- Born: c. 1905 Porvorim, Goa, Portuguese India, Portuguese Empire (now in India)
- Died: 9 February 1973 (aged 67–68) Bombay, (now Mumbai), Maharashtra, India

= Hubert Olympus Mascarenhas =

Indian catholic priest (1905–1973)

Hubert Olympus Mascarenhas (1905 in Porvorim, Goa – 9 February 1973 at Mumbai), was a Catholic priest belonging to the Archdiocese of Bombay, indologist of repute, and nationalist.

==Early life and education==
Mascarenhas did his early ecclesiastical studies at the Pontifical Seminary in Kandy, Sri Lanka. In Rome, at the University of the Propaganda Fide, he took a licentiate in Canon Law as well as PhD. He was ordained in Rome in 1934, at the age of 29. Returning to Mumbai, he obtained an M.A. in English, an M.A. in Sanskrit, and a PhD in history at the University of Bombay.

==Career==
===Teaching===
Mascarenhas was appointed post-graduate teacher of Ancient Indian History and Culture at the University of Bombay, and Professor of Indian Philosophy for M.A. students at the St Xavier's College, Mumbai. His "The Quintessence of Hinduism: The Key to Indian Culture and Philosophy" was widely acclaimed. He is one of Richard De Smet's predecessors in a 'realist' interpretation of Sankara. For almost 12 years (late 1940s and early 1950s) he also served as Principal of St Sebastian Goan High School, Dabul.

===Scholarly work===
He proposed a theory of pre-Portuguese Christianity in Goa. Jose Cosme Costa reports that Mascarenhas even proposed that there were Christian temples dedicated to the persons of the Trinity: Abanath / Bhutnath (Father Lord), Ravalnath (from Rabboni – Rabulna – Rabulnath) / Bhai rav (Brother Lord), and Atman / Bhavka Devta, Santeri, Ajadevi (Spirit). A recent archaeological discovery of a Thomas Cross hidden in a smallish monument, surmounted by a Latin Cross, near the old Goa harbour lends support to this thesis.
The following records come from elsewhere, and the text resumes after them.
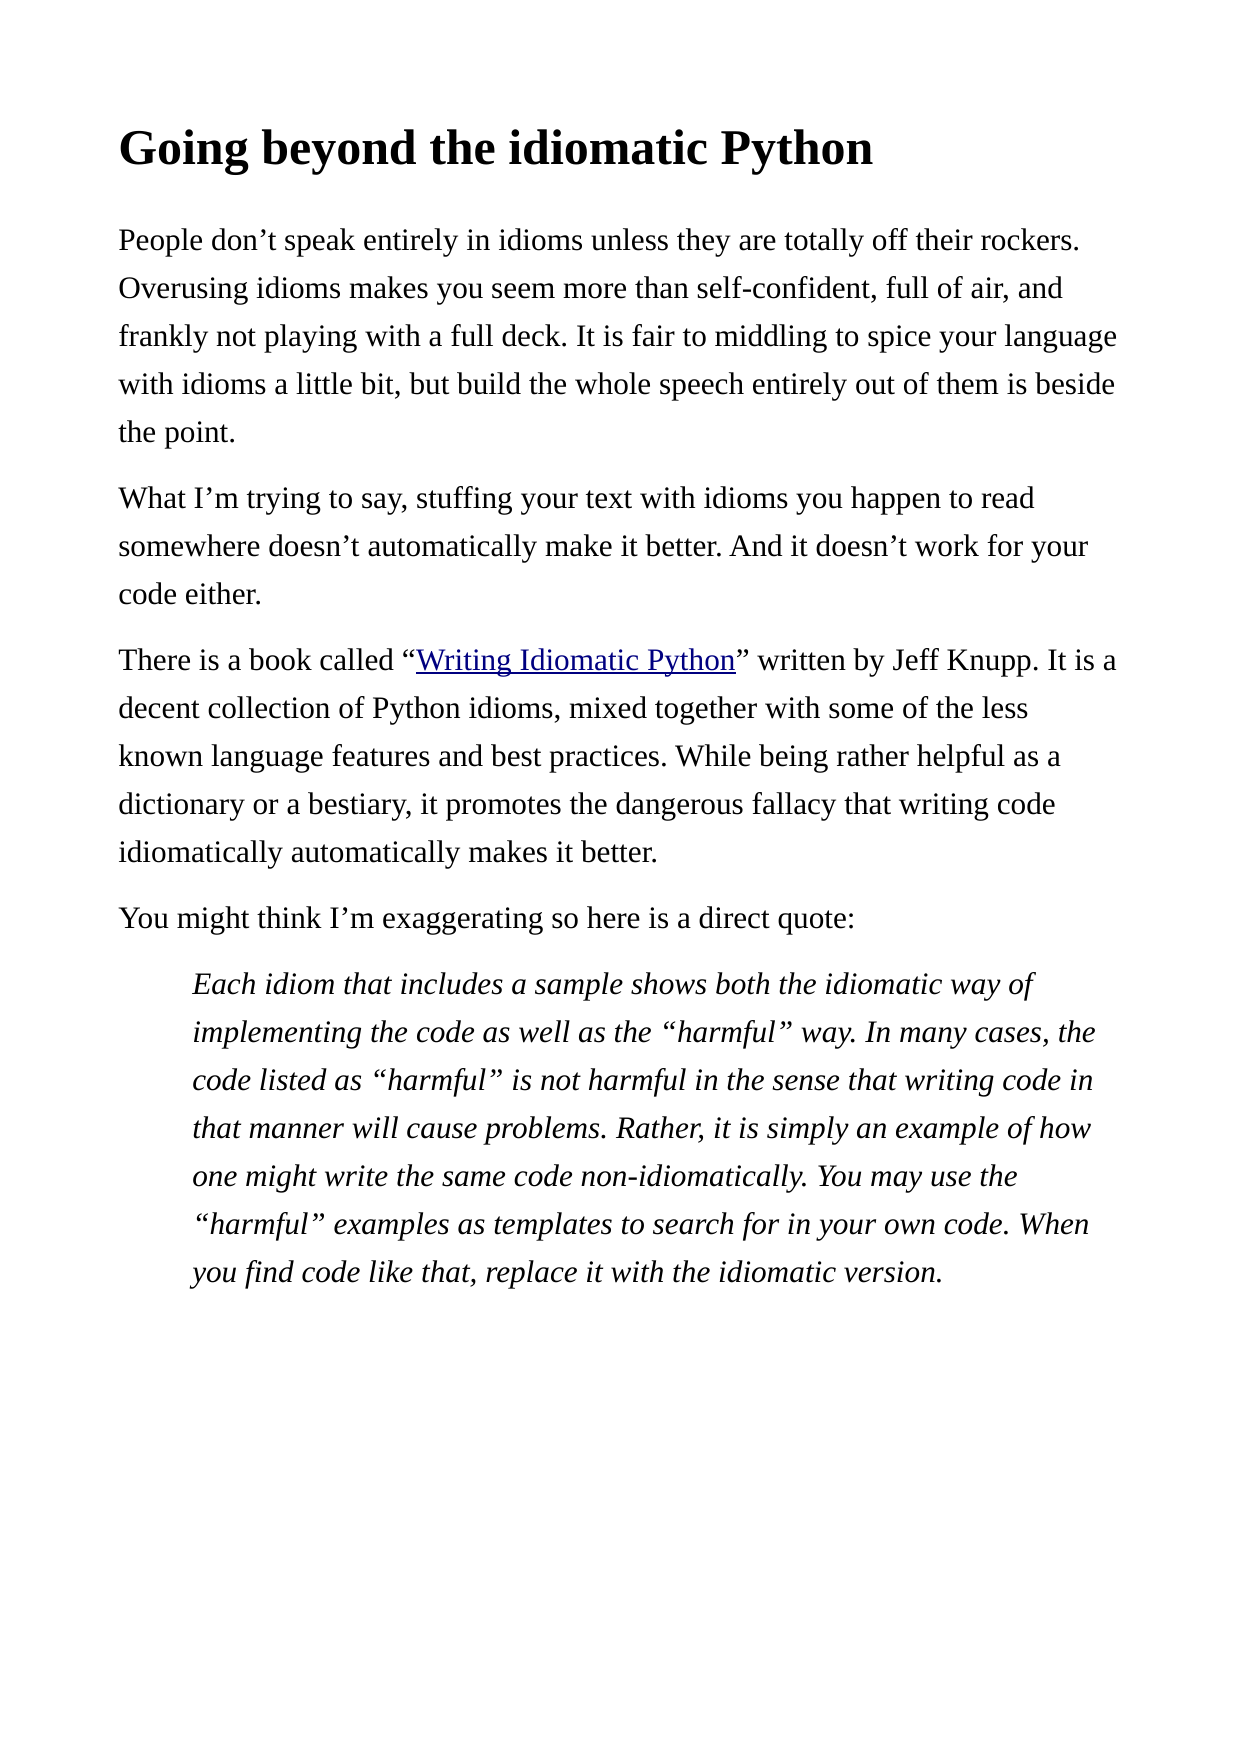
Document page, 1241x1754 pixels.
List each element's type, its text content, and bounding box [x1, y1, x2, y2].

text Each idiom that includes a sample shows both the idiomatic way of implementing the code as well as the “harmful” way. In many cases, the code listed as “harmful” is not harmful in the sense that writing code in that manner will cause problems. Rather, it is simply an example of how one might write the same code non-idiomatically. You may use the “harmful” examples as templates to search for in your own code. When you find code like that, replace it with the idiomatic version. [192, 956, 1122, 1292]
text What I’m trying to say, stuffing your text with idioms you happen to read somewhere doesn’t automatically make it better. And it doesn’t work for your code either. [118, 470, 1122, 614]
text People don’t speak entirely in idioms unless they are totally off their rockers. Overusing idioms makes you seem more than self-confident, full of air, and frankly not playing with a full deck. It is fair to middling to spice your language with idioms a little bit, but build the whole speech entirely out of them is beside the point. [118, 212, 1122, 452]
subtitle Going beyond the idiomatic Python [118, 118, 1122, 176]
text There is a book called “Writing Idiomatic Python” written by Jeff Knupp. It is a decent collection of Python idioms, mixed together with some of the less known language features and best practices. While being rather helpful as a dictionary or a bestiary, it promotes the dangerous fallacy that writing code idiomatically automatically makes it better. [118, 632, 1122, 872]
text You might think I’m exaggerating so here is a direct quote: [118, 890, 1122, 938]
The Cross bears an inscription in Pahlavi, which, Costa reports, was the liturgical language of the church associated with the Metropolitan of Fars (Persia).

He also participated in the Konkani movement in Mumbai, and did work for the Konkani Bhasha Mandal.

===Nationalism===
As an indologist and a linguist, Mascarenhas attracted the attention of nationalist leaders such as Jawaharlal Nehru, Kaka Kalelkar and S.S. Mulgaonkar. His patriotism and espousal of Indian nationalism brought him into conflict with the ecclesiastical authorities.

==Bibliography==
===Primary===
- The Quintessence of Hinduism: The Key to Indian Culture and Philosophy. Bombay: St Sebastian Goan High School, 1951.
- Konkannachem Apostolik Kristanvponn. Rendered into Kannada script by A.A. Saldanha. Dabul, Bombay: Betal Prakashan, 1960.
- Interview with the Editor of New Leader, reprinted in the Silver Jubilee Souvenir of the Archdiocese of Tellicherry, 1970

===Secondary===
- De Smet, Richard. "Sankara Vedanta and Christian Theology," Review of Darshana 1/1 (1980) 33-48 = Understanding Sankara: Essays by Richard De Smet (New Delhi: Motilal Banarsidass, forthcoming) ch. 27.
- Costa, Cosme Jose. Apostolic Christianity in Goa and in the West Coast. Pilar, Goa: Xavierian Publication Society, 2009.